До рассвета Директор успел многое: подбросил царскую змею Коневоду так, что собственные жеребята в панике стоптали его у выхода; выпилил замок и схлестнулся на опасных бритвах с Цирюльником Здесь – о, эта финальная битва на шатающихся подмостках, у самого неба, под пристальным оком секунданта-Луны! – поскользнулся и расшиб себе нос у порога Фонарщика, который только и ждал подвоха и разнес циркачу голову из дедовской пищали.

 

Маляр Часовщик все очень ловко рассчитал, и к тому часу, когда Бибита Мойщица и Расклейщик, бряцая Ключами, вышли к мосту через Ирругу, таща за собой Фонарщика, он уже зарисовал всю набережную таким количеством циферблатов, что шансов у них как будто не осталось.

 

Дети Расклейщика и Мойщицы переминались с ноги на ногу, ожидая, когда родители отдадут им приказ атаковать. Фонарщик позорно жался позади всех и непременно сбежал бы, если бы не железная хватка Бибиты, которая притащила его сюда.

 

— Будешь упираться, - прошипела она, - и сто двадцать лет пройдут СЕЙЧАС!

 

Голова Маляра была похожа на жеваный пакет, в каких Сургучный Пекарь отпускал свою выпечку. Он послюнявил бесформенный палец и ювелирно, как артист на большой сцене, перевел стрелки.

 

Настал черед Расклейщика доживать.

Голова человека в фургоне – без его на то воли – дернулась, рука повелительно воткнулась в сторону Бибиты. И детишки отчаянно завопили…

 

Фургон был разодран на части, афиши торчали из дыр, как пух из рваной подушки. Отпрыски Расклейщика и Бибиты валялись вперемешку, рваным мясным салатом. Фонарщик прислонился к стене фургона и ронял тонкие, невесомые слезы.

 

Ты – требовательно ткнул пальцем Маляр в Фонарщика и, не глядя, перевел стрелки на еще одно деление вперед. Рука неожиданно далеко провернулась, и Маляр схватился за горло, закашлялся.

 

Фонарщика не было на циферблате.

Он был не Ключом.

Жертвой.

И теперь стрелки сделали полный оборот. Вернулись туда, откуда начали свой путь.

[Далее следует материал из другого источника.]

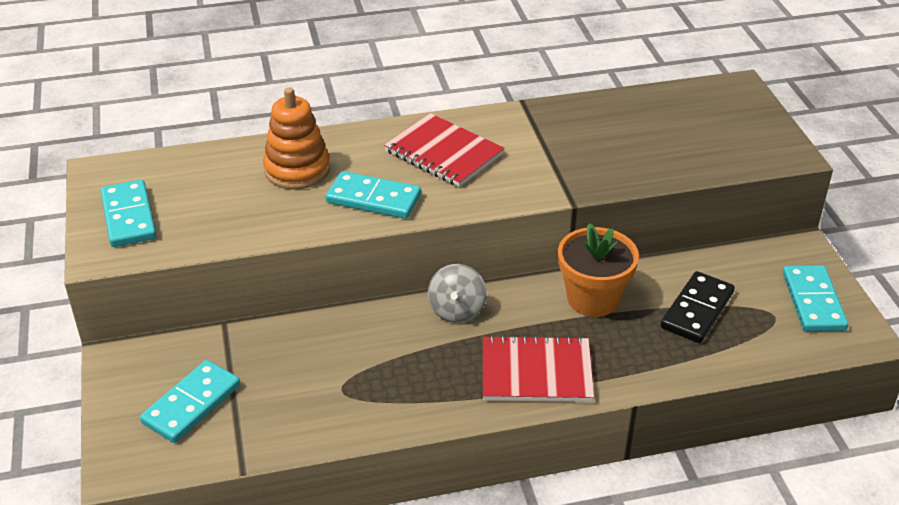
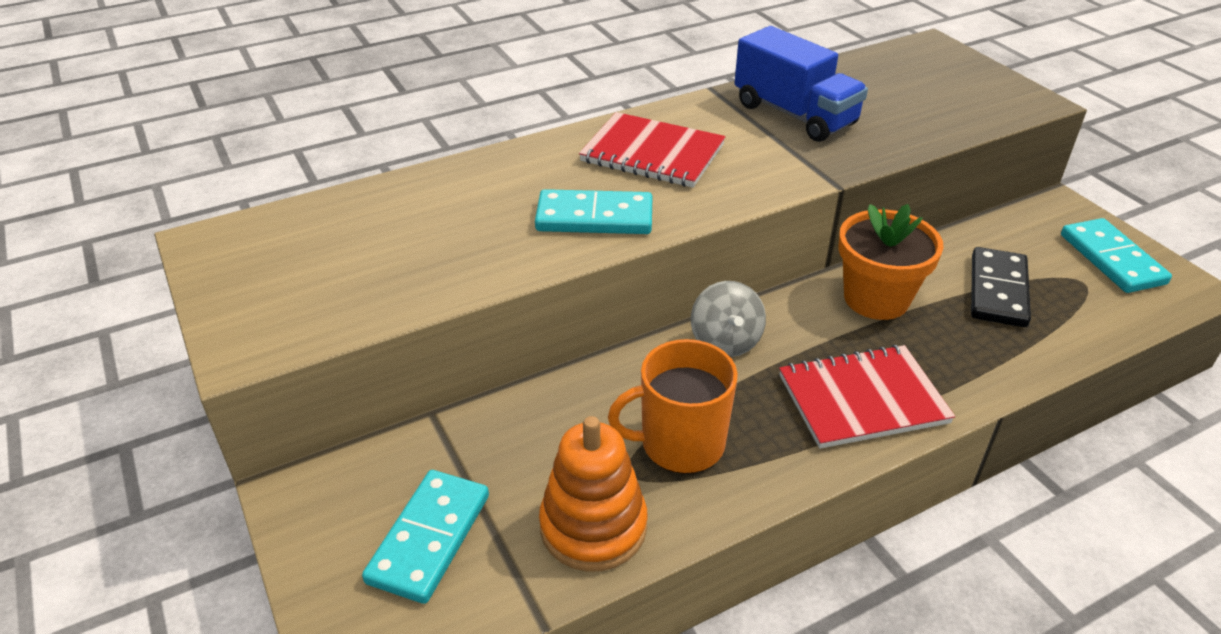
camera: 15 degrees left, 0 degrees up
turquoise domino [101,180,156,247] -> none
orange stacking toy [263,87,330,189] -> orange stacking toy moved to [539,416,647,572]
none -> orange mug [608,339,738,474]
none -> blue truck [734,26,868,142]

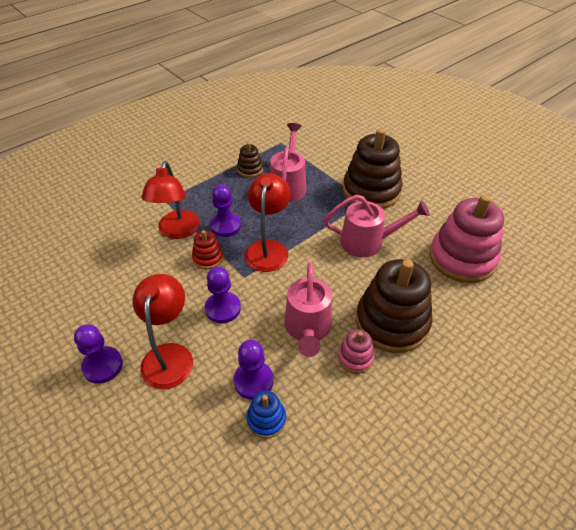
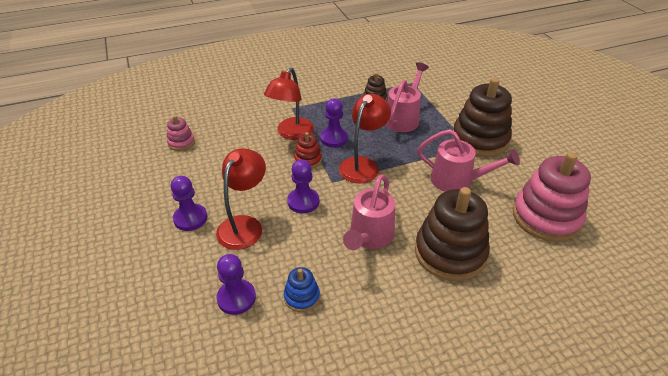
camera: 20 degrees right, 5 degrees down
purple pawn [234,340,274,400] -> purple pawn moved to [217,254,256,315]
pink stacking toy [338,329,375,374] -> pink stacking toy moved to [167,115,195,151]

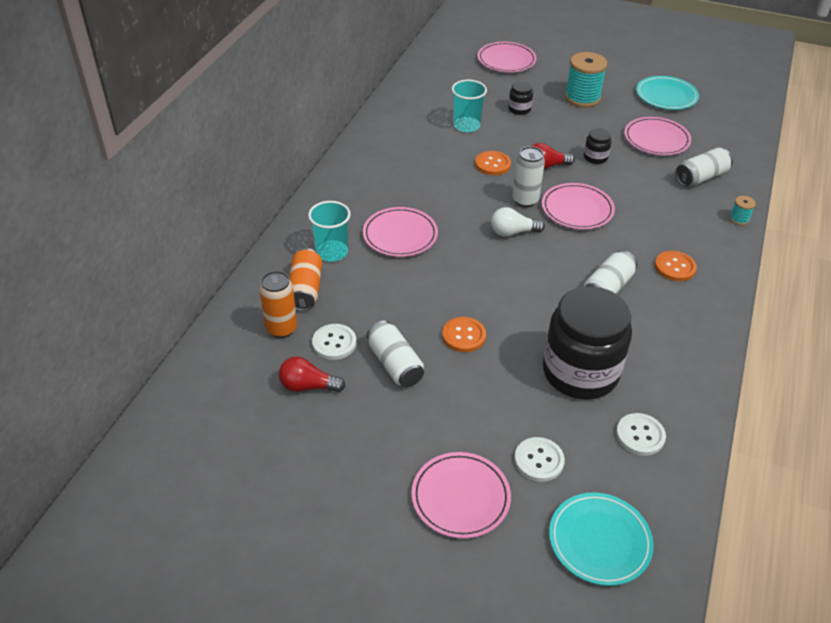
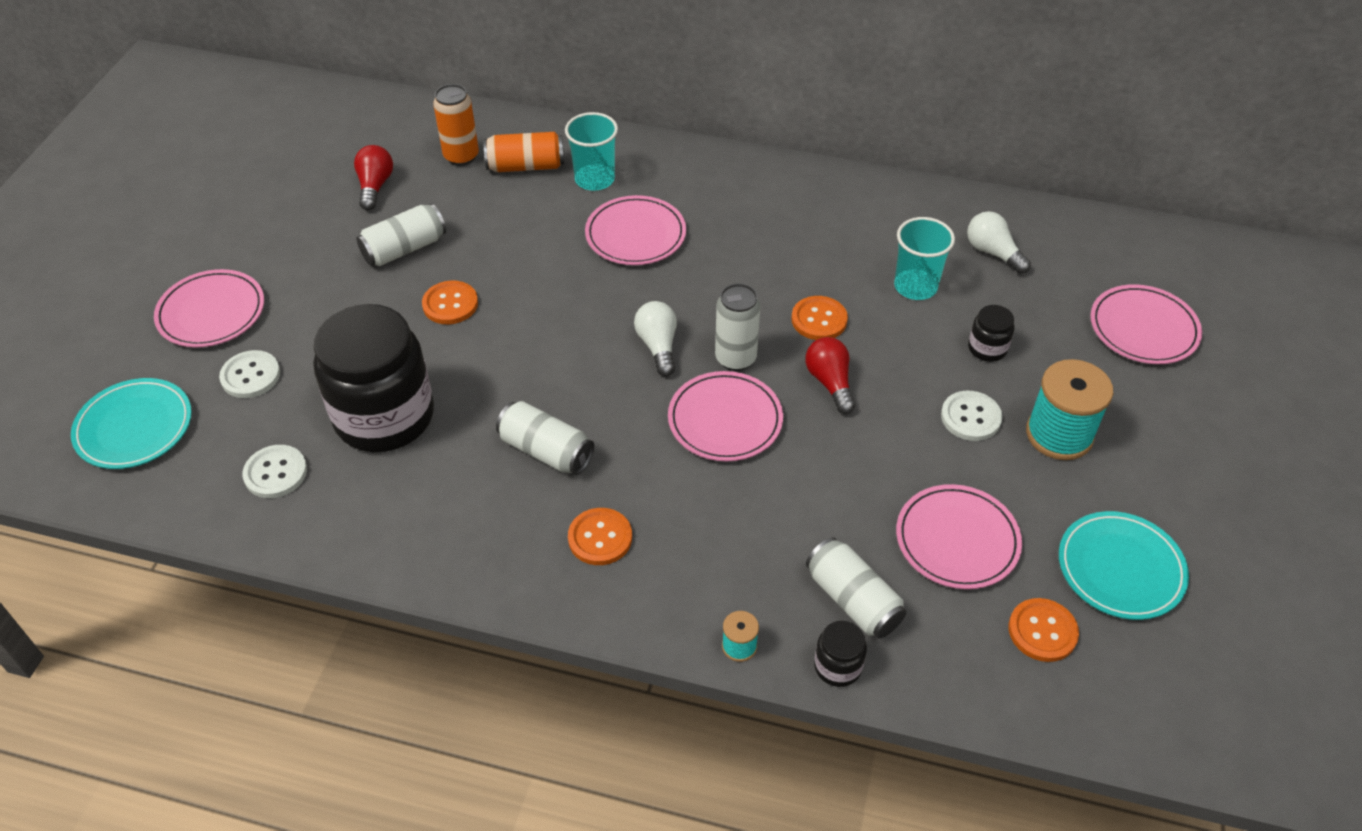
camera: 85 degrees right, 5 degrees up
white button [312,324,356,360] -> white button moved to [941,391,1002,441]
black jar [584,128,612,164] -> black jar moved to [814,621,867,687]
none -> white light bulb [967,211,1031,274]
none -> orange button [1008,598,1079,662]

Свеча Часовщика ахнула и испустила дух.

 

Фонарщик не видел, но знал, за спиной у него догорает город, где больше нет вкусной выпечки, где из выломанных клеток разбежались причудливые звери, где некому наводить порядок, клеить афиши, тушить пожары, брить и подстригать усы, разводить коней, чинить часы, где даже некому закрашивать глупые и пустые рекламки!

 

— А ведь я не хочу жить вечно! – с неожиданной яростью понял Фонарщик. Он подскочил к Маляру и одним движением оторвал его хлипкую картонную голову. Циферблаты, изо всех сил пыжившиеся показать свою независимость и крутость, мигнули и угасли.

 

На мост снизошла благодать.

Фонарщик просидел тут до полудня, затем подобрал малярный валик, ведро с остатками краски и побрел навстречу новой жизни. Он шел и бормотал:

— Часы, Бог с ними, научусь, булки – тоже, но вот, как быть с конями и обезьянцами?! Терпеть не могу чертову живность. Воняют, и блохи от них! Еще Ключи эти… Ни-ни, никаких Ключей в ранах!

 

Нарга была с ним почти согласна. Ее умелые руки крутили из ила и речного мусора шустрых детишек. Они были точь-в-точь, как маляры, только липкие. В одиночку Фонарщику было нипочем не справиться.